Micro-aggressions are actions or remarks that are received as subtle or non-intentional forms of discrimination against minorities and/or marginalized group. An example of micro-aggression is someone telling you that you’ve never been arrested by the police because “you’re not that black for a black person” or that your hair is “impractical” and annoying because African hair requires more time and care to be maintained.

Of course, everybody gets criticized, shamed or made fun of for their difference in middle school: it’s unfortunately part of a whole experience, if I may. But when innocent teenage bullying cross-cuts a subject which society marginalizes you for (as futile as hair and physical appearance can) it’s truly ostracizing. All of this tends to weigh on one’s mind especially if all the while, one’s ethnic features are deemed unattractive by the male gaze, then this innocent teenage bullying suddenly makes you internalize racism and hatred towards your own self; with the courtesy of mainstream western beauty standards. (And yes, still today some men that I’ve frequented have dared to tell me they “didn’t mind my hair curly but they preferred my hair straight because they think I’m much prettier with” DID I ASK YOU FOR YOUR OPINION ON MY HAIR?) 

The problem with such microaggressions isn’t necessarily the intent or the way the person who made it but rather the way it is received and hurts the receiver. Oftentimes, when we do dare to stand up for ourselves against a micro-aggression, we are being told the same things. These are the same things I used to tell my own mother when she was reacting to or pointing out racism in our everyday life. I would tell her that she was too sensitive or easily offended. Only now, can I understand how disrespectful and insensitive my privileges made me towards my mom. I was so blinded by legal formalities and public discourse on the way society was supposed to be based on our laws that I was completely disregarding my own mother’s experience and struggle and some of you still do. That’s what unchecked privileges do. 

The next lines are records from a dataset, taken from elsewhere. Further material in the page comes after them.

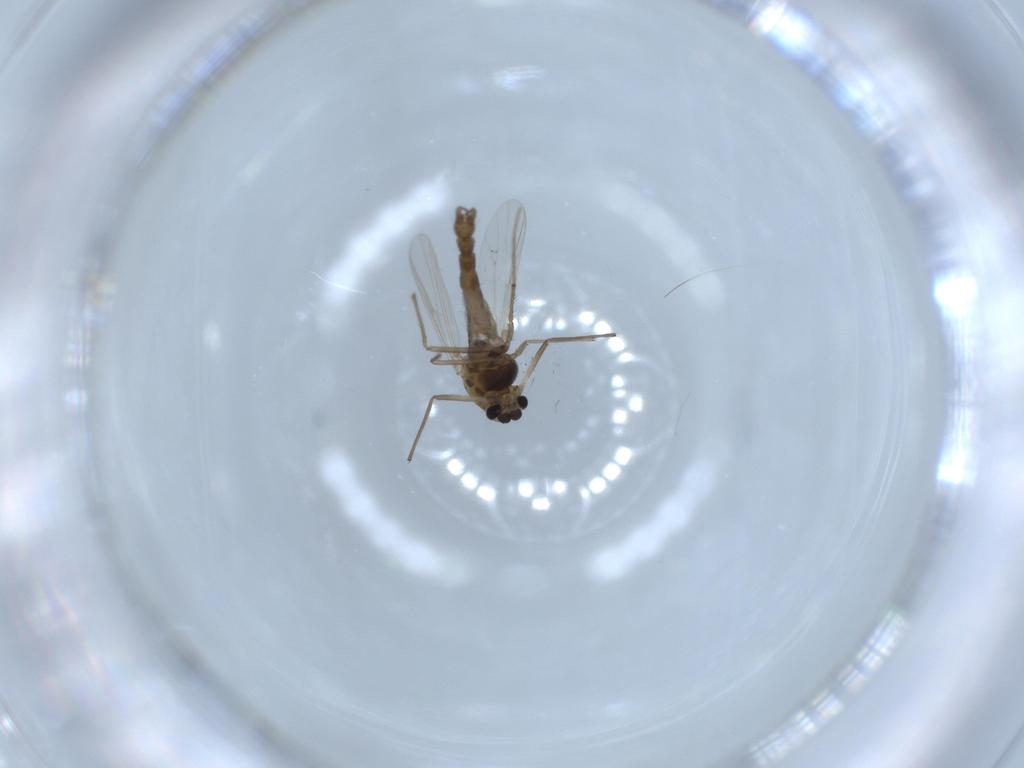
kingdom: Animalia
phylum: Arthropoda
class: Insecta
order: Diptera
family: Chironomidae
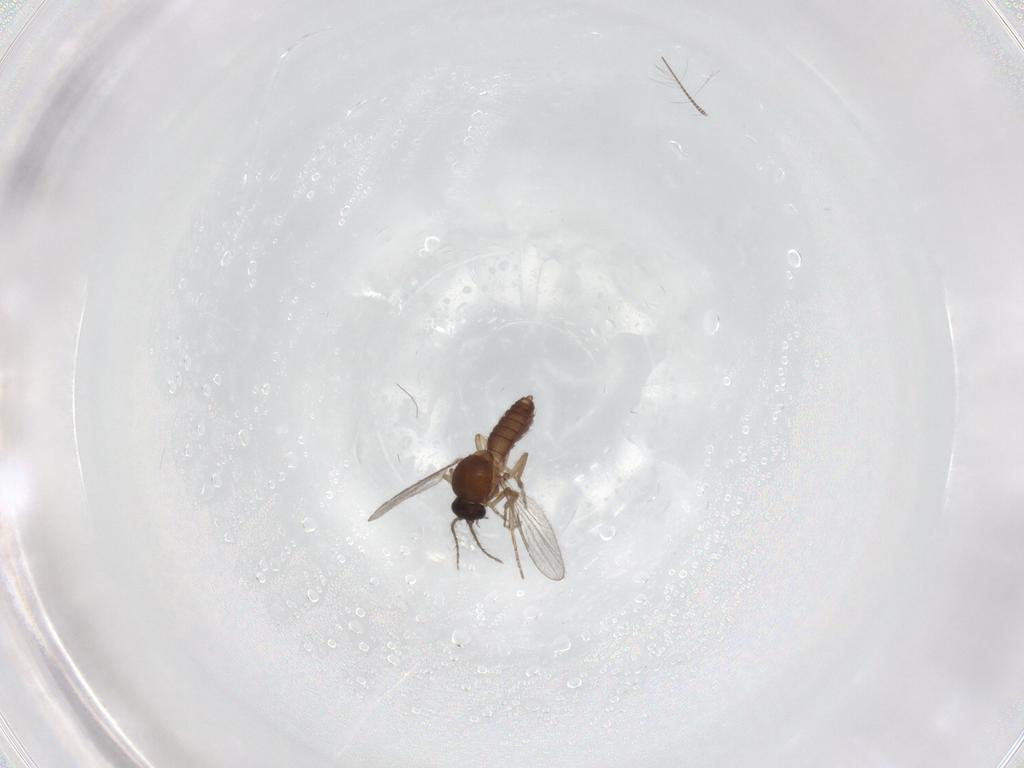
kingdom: Animalia
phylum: Arthropoda
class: Insecta
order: Diptera
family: Chironomidae
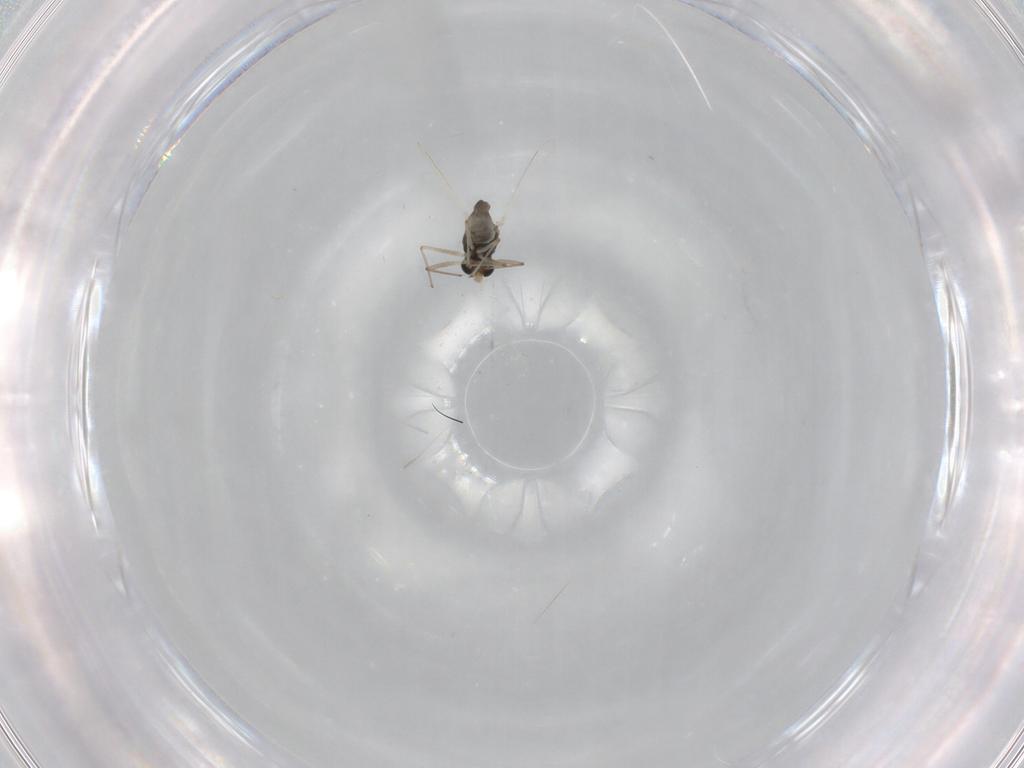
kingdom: Animalia
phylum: Arthropoda
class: Insecta
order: Diptera
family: Chironomidae
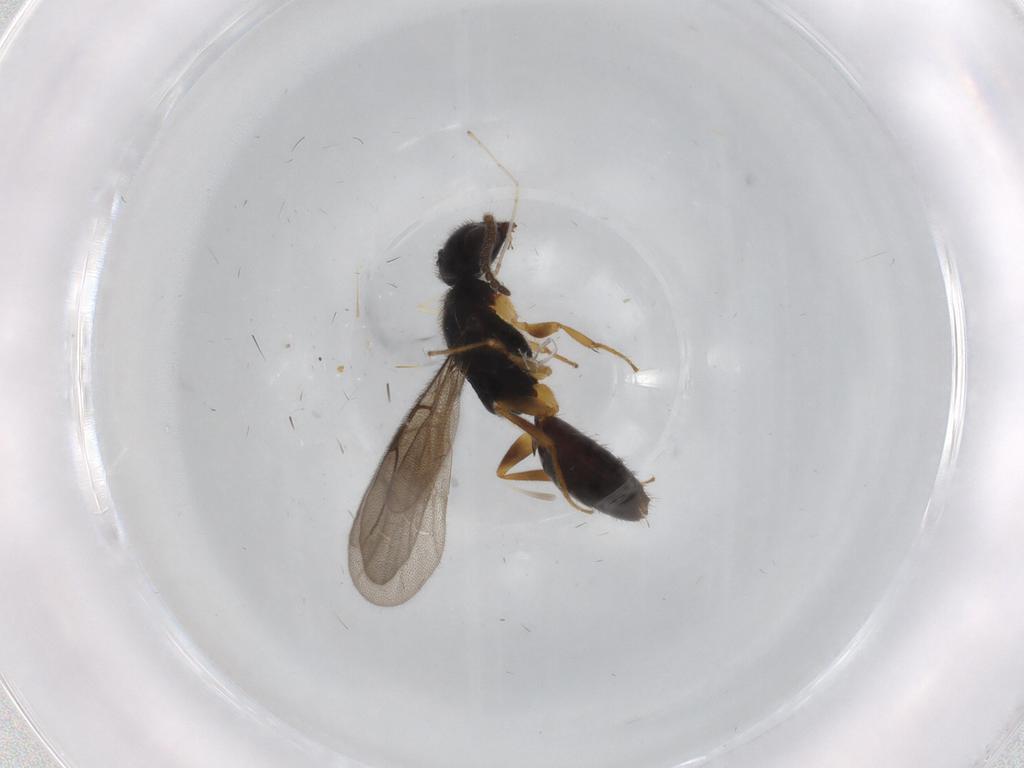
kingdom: Animalia
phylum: Arthropoda
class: Insecta
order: Hymenoptera
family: Bethylidae
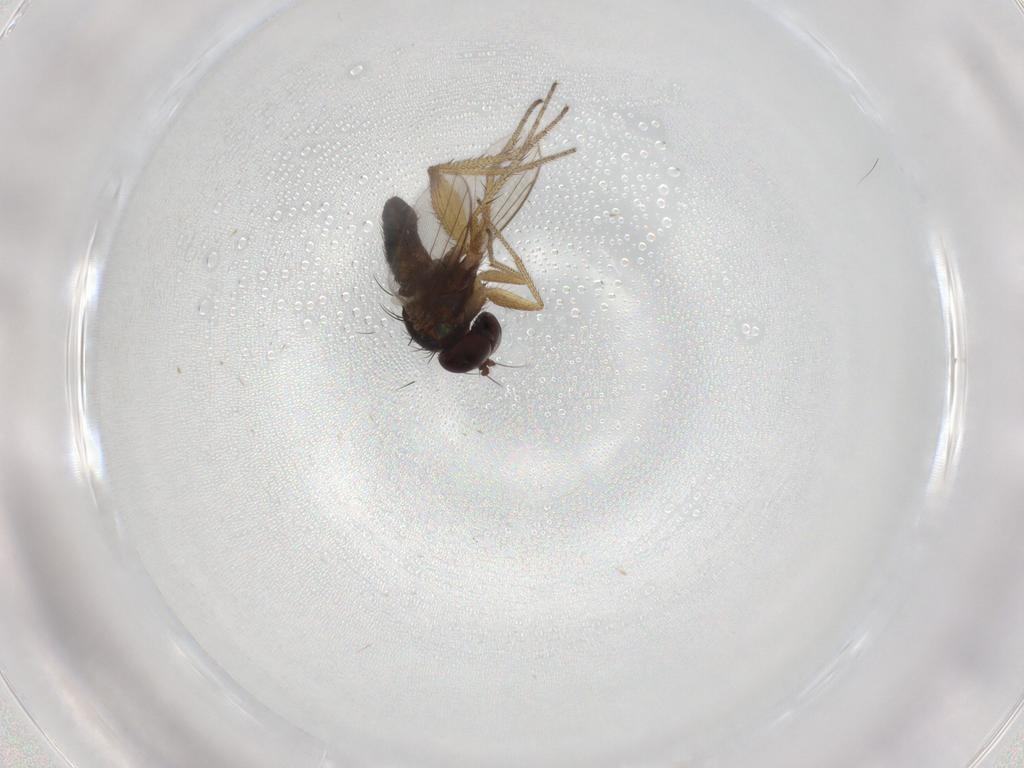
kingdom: Animalia
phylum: Arthropoda
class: Insecta
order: Diptera
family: Dolichopodidae
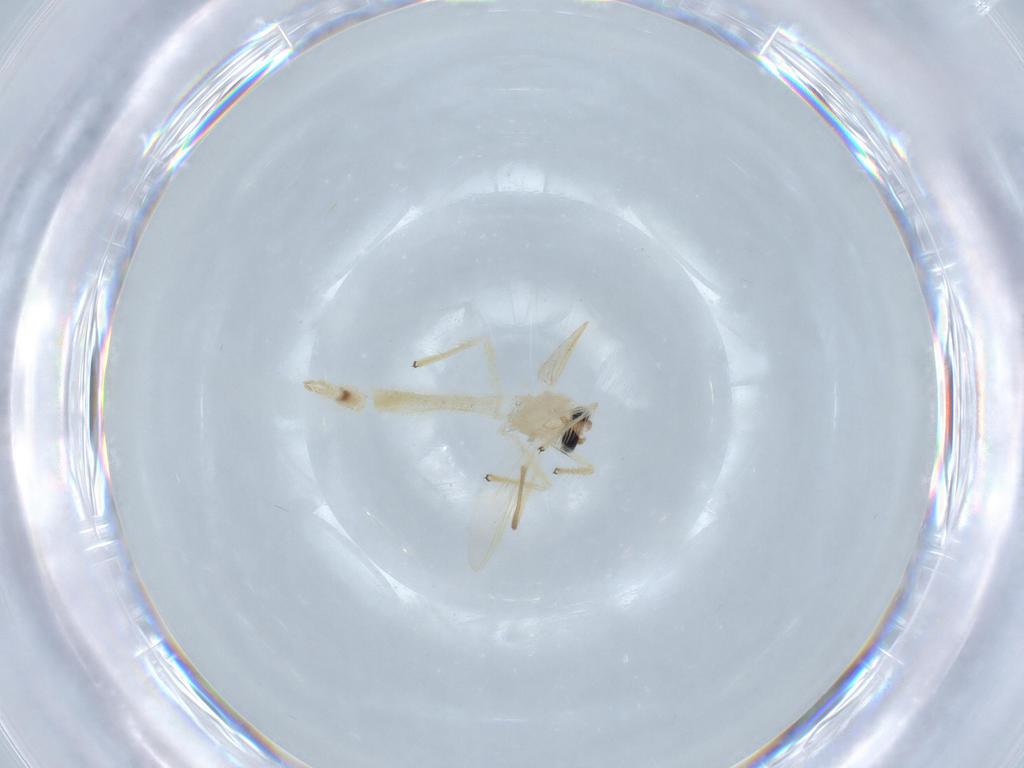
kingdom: Animalia
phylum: Arthropoda
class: Insecta
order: Diptera
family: Chironomidae
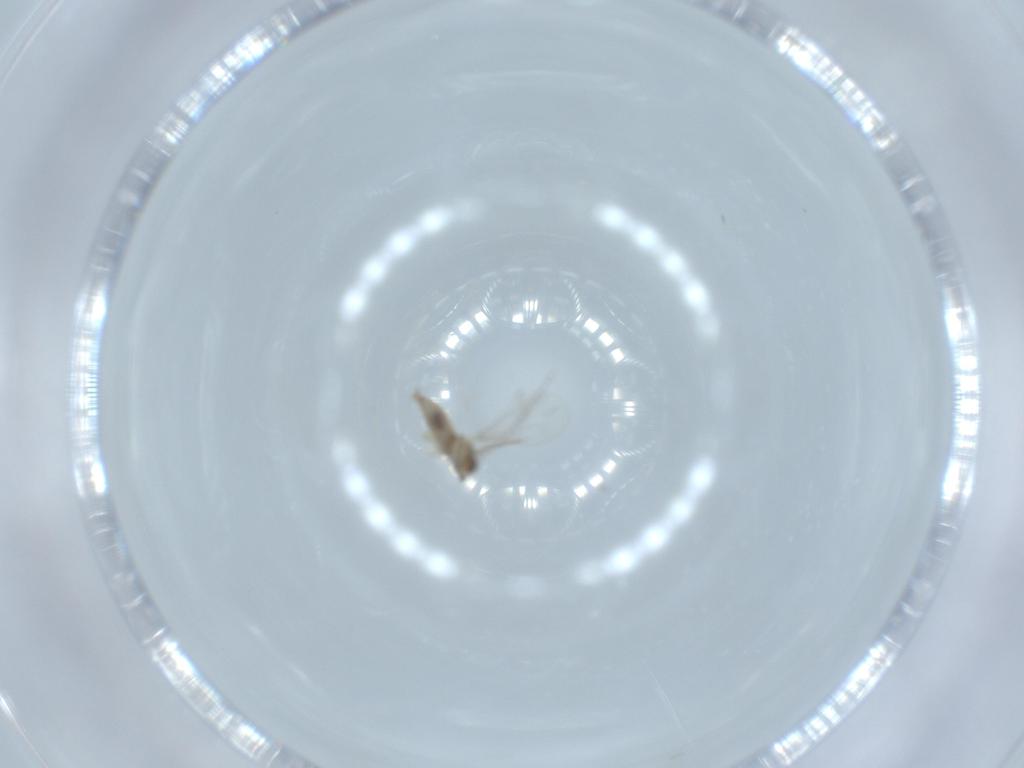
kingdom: Animalia
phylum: Arthropoda
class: Insecta
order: Diptera
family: Cecidomyiidae
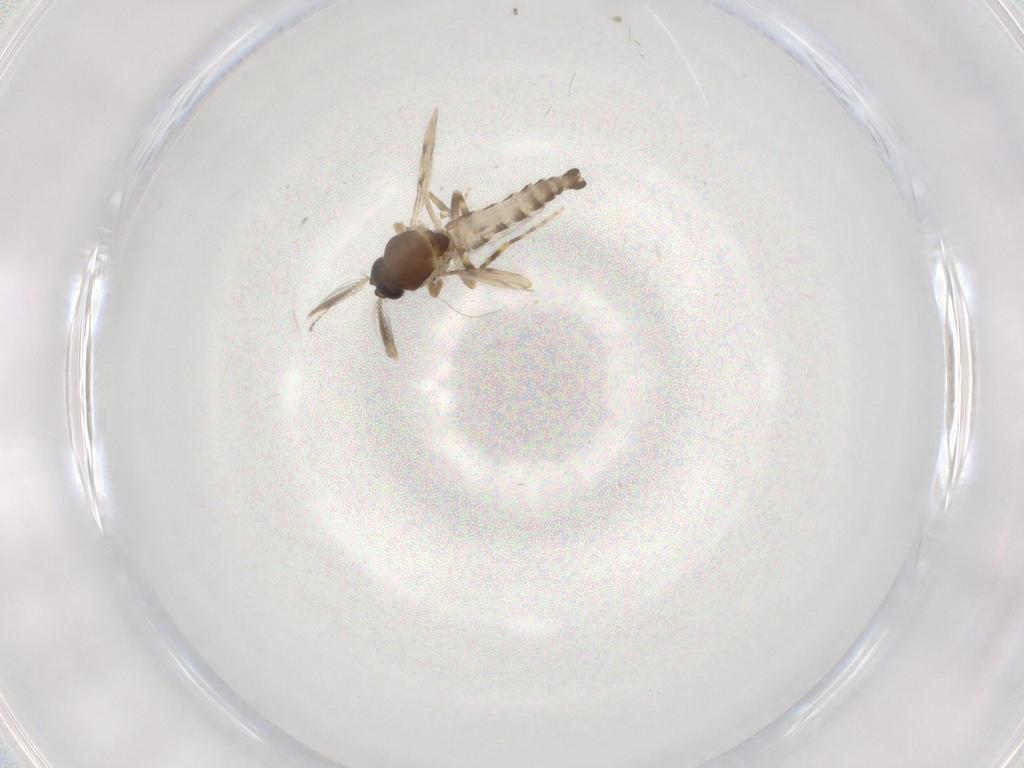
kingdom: Animalia
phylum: Arthropoda
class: Insecta
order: Diptera
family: Ceratopogonidae
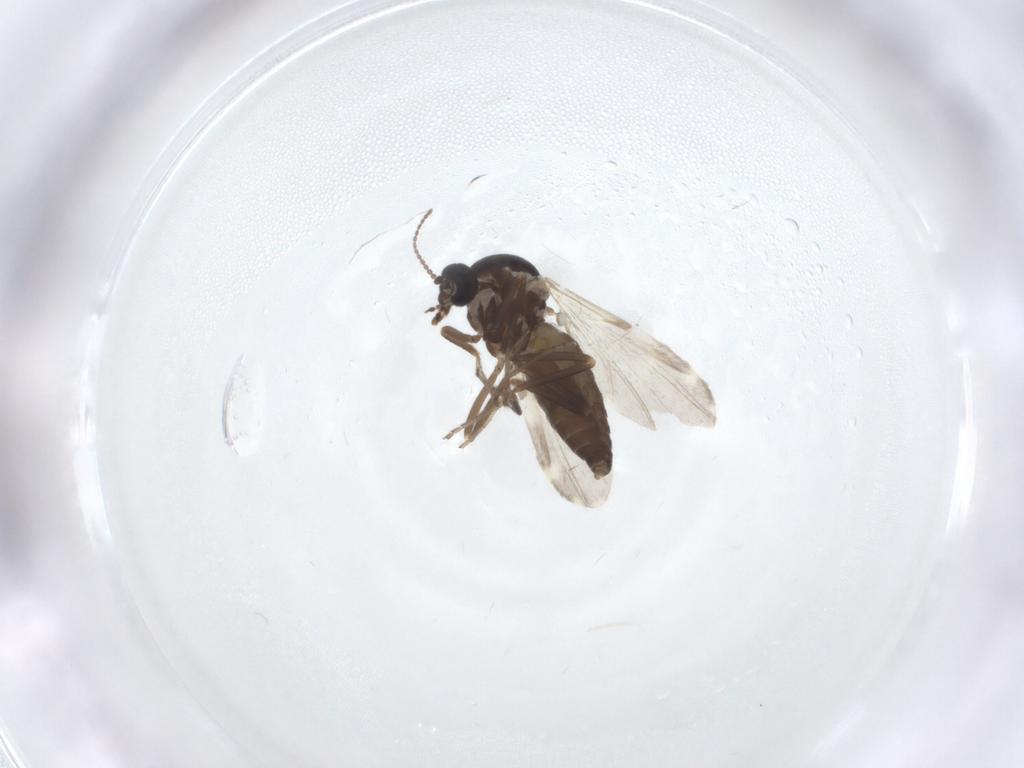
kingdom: Animalia
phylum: Arthropoda
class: Insecta
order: Diptera
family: Ceratopogonidae
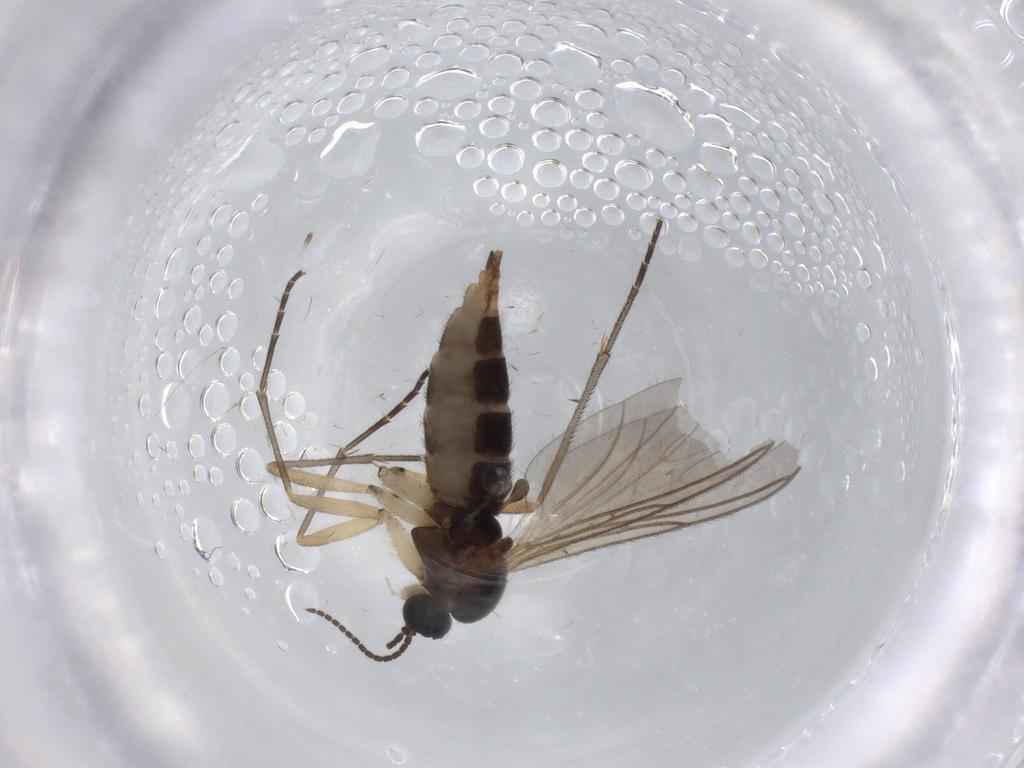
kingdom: Animalia
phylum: Arthropoda
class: Insecta
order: Diptera
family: Sciaridae
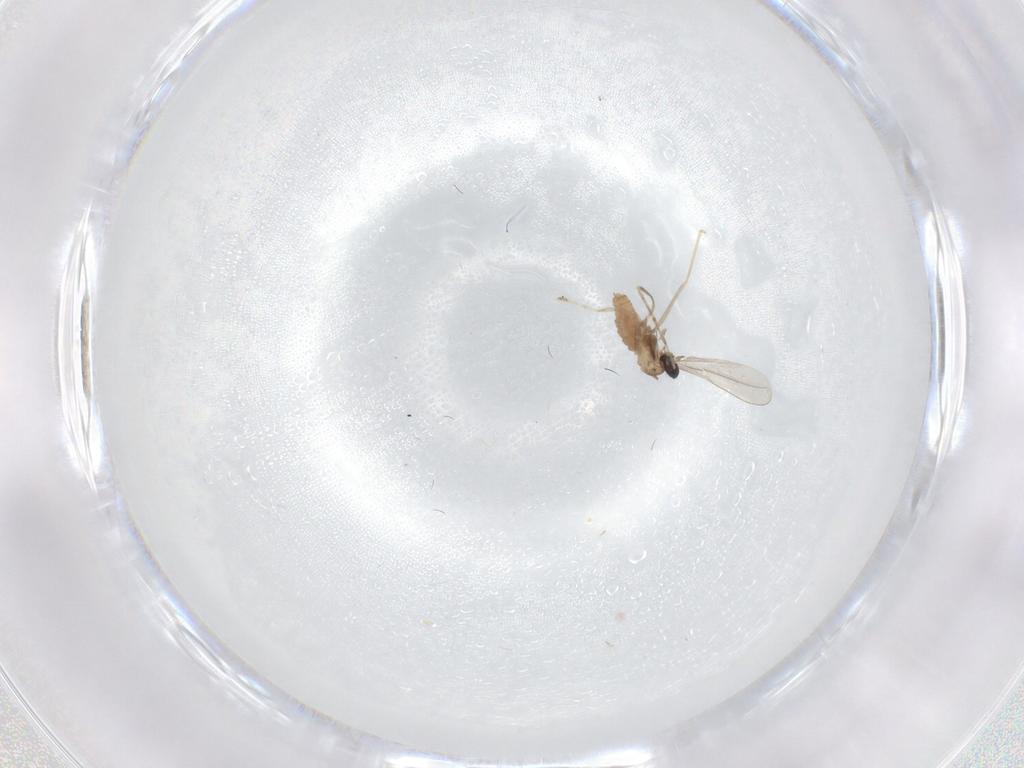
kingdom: Animalia
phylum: Arthropoda
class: Insecta
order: Diptera
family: Cecidomyiidae
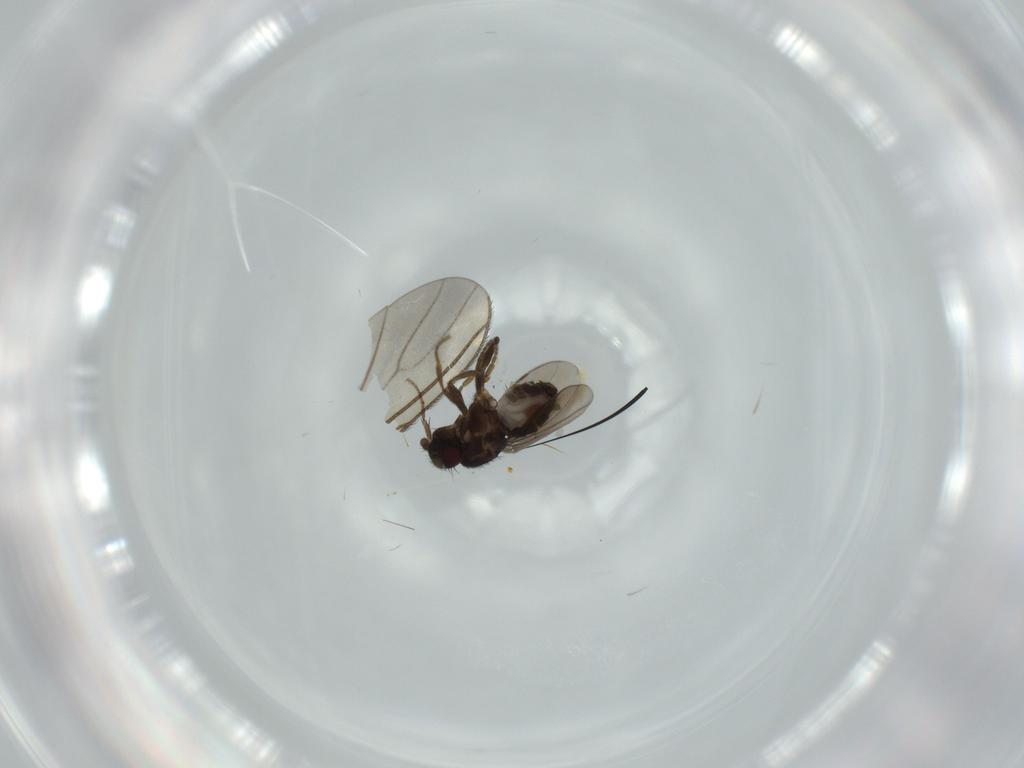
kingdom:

But the violence of micro-aggressions generally isn’t rooted in the action or statement or its intent per say. Rather, most of the time, it’s in the way they are enshrined in wider systemic discrimination as repetitive and accumulated attacks on an individual across different moments and perpetrators. It turns an action which might appear inoffensive to the perpetrator (like touching someone’s hair) but will be taken as something extremely disrespectful to the receiver. 

I hope now it is pretty straightforward, why when my relatives tell me that my hair is impractical, I go bonkers. I’m simply sick of society, of my relatives, of men, of my teenage years, everything that made me internalize white beauty standards and told me that my natural appearance was not enough, not practical or not fit for them. And don’t even get me started on the ones that feel entitled enough to touch a part of my body without asking for my consent (here, only, my hair but still): Don’t touch my hair nor feel entitled to give me a judgement on my appearance.

Lastly, to put it all in perspective, would you go around touching people’s ass and telling them: “well I don’t really like your butt, I’d rather you wear shapewear to change it” ?

Sources:

https://theconversation.com/how-french-law-makes-minorities-invisible-66723

https://www.legifrance.gouv.fr/affichCodeArticle.do?idArticle=LEGIARTI000026268247&cidTexte=LEGITEXT000006070719

https://www.lemonde.fr/les-decodeurs/article/2019/03/19/la-difficile-utilisation-des-statistiques-ethniques-en-france_5438453_4355770.html

Oluo, I. (2018). So you want to talk about race. New York, NY : Seal Press

https://www.aclrc.com/myth-of-reverse-racism

About the writer:

Zoé Baize is a French-Gabonese woman studying political science and law in the Netherlands. Her hobbies include writing, filming and editing in order to capture the realities and people that surround her.